Стукнула в сенях дверь, вошли отец с матерью. Мальчик закрыл глаза, и странное чувство, будто он что-то утерял, прорвалось в нем с плачем. Он не мог открыть глаза и плакал, слыша, как родители встревоженно бросились к нему, и что-то спрашивали друг друга о простыне, и смеялись, а он все вздрагивал всем телом от непонятной, невыходящей тревоги.
Надо же, подумал Ронин. Сколько раз пытался пробиться к своему первому воспоминанию – и всегда думал об окне, за которым навсегда застыла сухая ветка яблони. И никогда не вспоминал этого теленочка. А вот стоило совпасть теням, линиям половиц, взгляду… Неужели это был он?
Как похожи воспоминания на фотографии, думал Ронин, растапливая печку. Память дополняется собственным опытом – и от этого никуда не денешься. Вспомнив себя маленьким мальчиком, Ронин только сейчас понял, что его испугало тогда. Исчезновение чувства под белым пятном простыни.
Огонь в печи почти не шевелился. Казалось, не Ронин смотрел на пламя, а оно наблюдало за неподвижным взглядом человека. Он закрыл дверцу. В тесноте пламя взметнулось и загудело. Ронин улыбнулся. Он понял, что и эту закрытую дверцу печки сравнил с фотографией. Неподвижная и непроницаемая, она закрыла собой внутреннюю жизнь – гудящее и рвущееся вверх пламя.
– У него профессиональная болезнь, – говорила Анна. – Какая-то детская, наивная болезнь. Понимаете, он считает, что фотография не объясняет жизнь, а, наоборот, скрывает ее.

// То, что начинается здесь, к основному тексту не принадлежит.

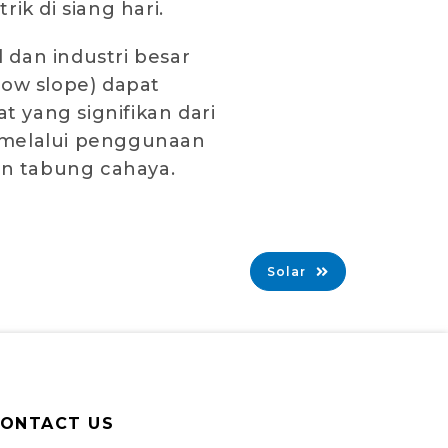
ik di siang hari.
dan industri besar
low slope) dapat
 yang signifikan dari
 melalui penggunaan
an tabung cahaya.
Solar
ONTACT US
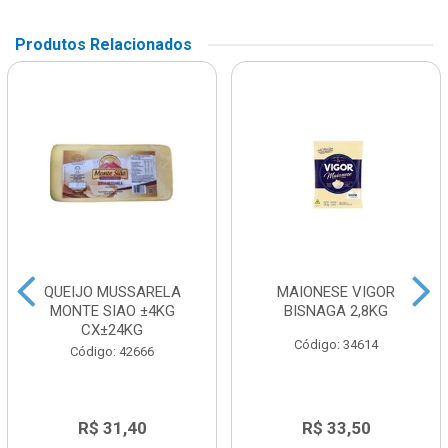
Produtos Relacionados
QUEIJO MUSSARELA
MAIONESE VIGOR
MONTE SIAO ±4KG
BISNAGA 2,8KG
CX±24KG
Código: 34614
Código: 42666
R$ 31,40
R$ 33,50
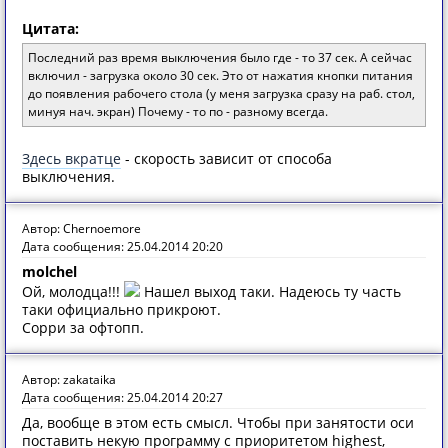
Цитата:
Последний раз время выключения было где - то 37 сек. А сейчас
включил - загрузка около 30 сек. Это от нажатия кнопки питания
до появления рабочего стола (у меня загрузка сразу на раб. стол,
минуя нач. экран) Почему - то по - разному всегда.
Здесь вкратце
- скорость зависит от способа
выключения.
Автор: Chernoemore
Дата сообщения: 25.04.2014 20:20
molchel
Ой, молодца!!!
Нашел выход таки. Надеюсь ту часть
таки официально прикроют.
Сорри за офтопп.
Автор: zakataika
Дата сообщения: 25.04.2014 20:27
Да, вообще в этом есть смысл. Чтобы при занятости оси
поставить некую программу с приоритетом highest,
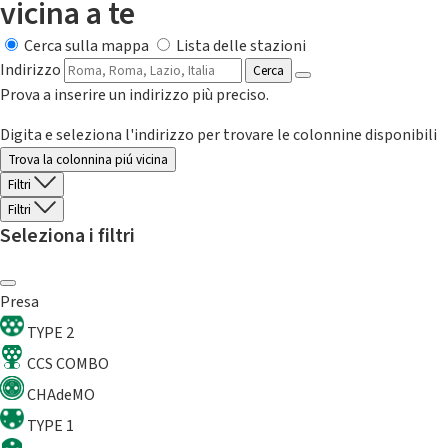
vicina a te
Cerca sulla mappa
Lista delle stazioni
Indirizzo
Cerca
Prova a inserire un indirizzo più preciso.
Digita e seleziona l'indirizzo per trovare le colonnine disponibili
Trova la colonnina piú vicina
Filtri
Filtri
Seleziona i filtri
Presa
TYPE 2
CCS COMBO
CHAdeMO
TYPE 1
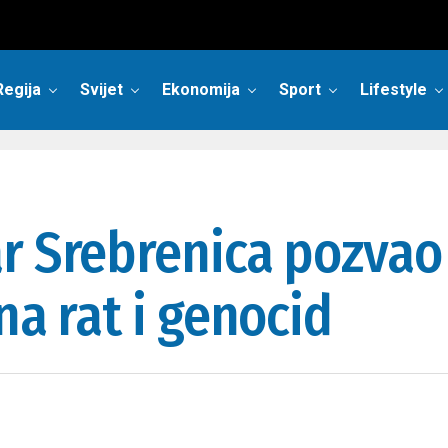
Regija
Svijet
Ekonomija
Sport
Lifestyle
r Srebrenica pozvao 
na rat i genocid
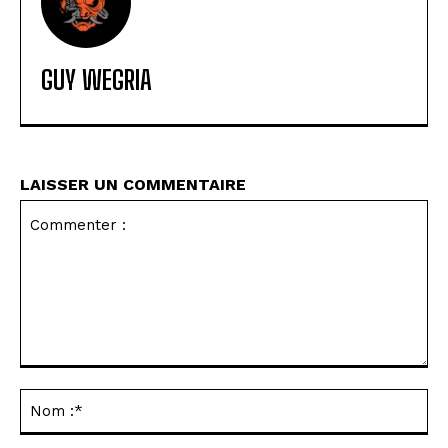
GUY WEGRIA
LAISSER UN COMMENTAIRE
Commenter
:
No
:*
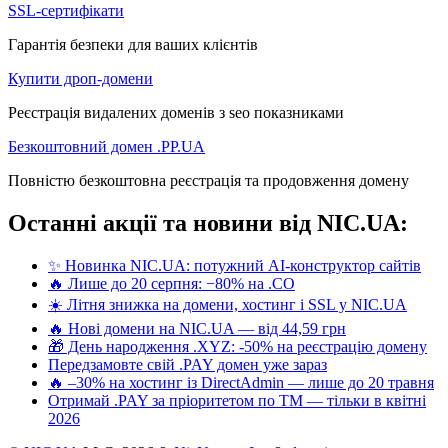
SSL-сертифікати
Гарантія безпеки для ваших клієнтів
Купити дроп-домени
Реєстрація видалених доменів з seo показниками
Безкоштовний домен .PP.UA
Повністю безкоштовна реєстрація та продовження домену
Останні акції та новини від NIC.UA:
✨ Новинка NIC.UA: потужний AI-конструктор сайтів
🔥 Лише до 20 серпня: −80% на .CO
☀️ Літня знижка на домени, хостинг і SSL у NIC.UA
🔥 Нові домени на NIC.UA — від 44,59 грн
🎁 День народження .XYZ: -50% на реєстрацію домену
Передзамовте свій .PAY домен уже зараз
🔥 –30% на хостинг із DirectAdmin — лише до 20 травня
Отримай .PAY за пріоритетом по ТМ — тільки в квітні
2026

Анна дотрагивалась до плеча Ронина – чтобы он почувствовал, что она не укоряет его, а защищает.
Они были в гостях – Анна уговорила его пойти на юбилей к дирижеру оркестра, в котором она работала. Ронин с первых минут почувствовал себя уютно среди незнакомых людей, словно на самом деле оказался внутри небольшого оркестра, в котором каждый человек вел свою партию, не мешая другим. Уже была «сыграна» первая, официальная, часть – с поздравлениями, тостами, – и теперь возникали за столом отдельные островки бесед. Одним из таких островков были Ронин, Анна и подсевший к ним хозяин дома. Оказывается, он помнил прошлогоднюю выставку Ронина.
– Я ведь в молодости баловался фотографией. Чуть не сказал – тоже, – улыбнулся дирижер. – Но потом, с годами, начал задумываться. Даже написал статью о фотографии под забавным названием «Повторение непройденного» – в стиле юного журналиста, да? И как пластинку заело, а передвинуть иглу уже не хватило усилий, времени. Когда пластинка заедает, ее лучше выключить, да? Я и выключил. Мне не хватило душевного равновесия, спокойствия. В музыке я его находил, а фотография, наоборот, это спокойствие у меня отнимала.